Transposable element dynamics in glioblastoma stem cells: insights from locus-specific quantification.

Abstract

Background: Glioblastoma, the most common primary malignant brain tumor, has a median survival of less than two years. This is due in part to a subpopulation of cells called glioblastoma stem cells (GSCs), which drive tumor recurrence. Transposable elements (TEs) are expressed at higher levels in cancer stem cells, enhancing the oncogenic potential and plasticity of cells through changes in gene expression, fusion transcript generation, and genomic rearrangement.

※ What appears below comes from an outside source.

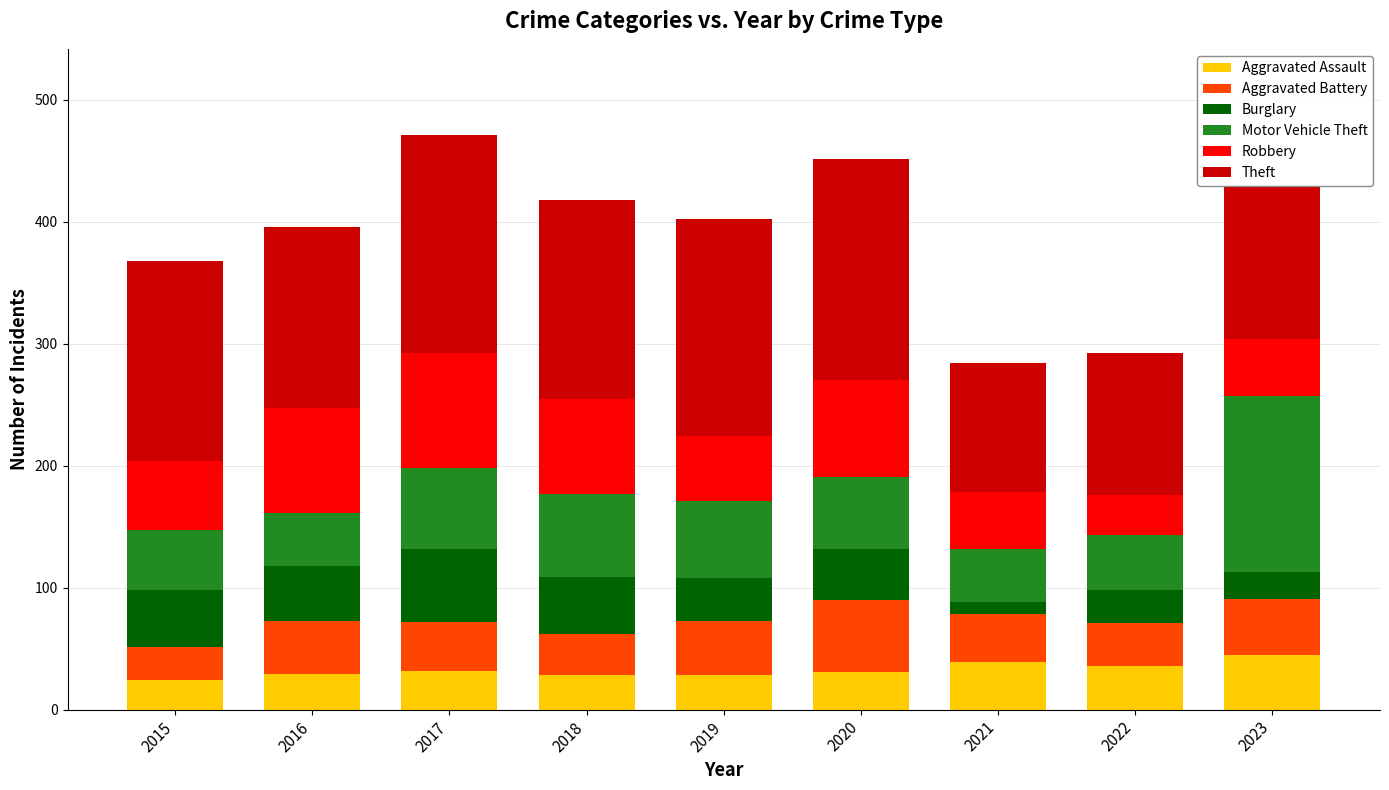

The value of Aggravated Assault at 2018 is 28. True or false?

True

Results: Leveraging a large previously published dataset, we investigated the expression of TEs in bulk RNA sequencing data from 42 GSCs to identify subpopulations defined by their TE expression profile. Using telescope, a locus-specific approach to quantifying TE expression, we identified 858 TE loci that were expressed and defined two groups of GSCs using a consensus clustering approach. These TE-driven clusters displayed significant differences in both transcription factor (TF) and gene expression, with one group significantly enriched for a mesenchymal signature based on Gene Set Enrichment Analysis. Next, we extracted the locations and sequences of the TE regulatory domains and elucidated TF binding motifs within the TE sequences. This showed that the SOX11 consensus motif was enriched in the 5' untranslated region of differentially expressed long interspersed nuclear elements (LINE). SOX11, a known inducer of LINE expression, was significantly under-expressed in the mesenchymal GSC cluster, which correlated with the concurrent decreased expression of LINE transcripts. These loci also overlapped with the enhancer elements of genes that were significantly downregulated, suggesting a potential link between TF binding to TE regulatory regions and gene expression.

Conclusions: Although further mechanistic studies are required, the identified link between TE location, TE and TF expression, and corresponding gene expression suggests that TEs may play a regulatory role in GSC transcription regulation. The current findings highlight the need for further investigation into the role of TEs in defining the gene regulatory and expression landscapes of GSCs. Future studies in this area could have therapeutic implications, given that glioblastoma recurrence may be driven by these cells.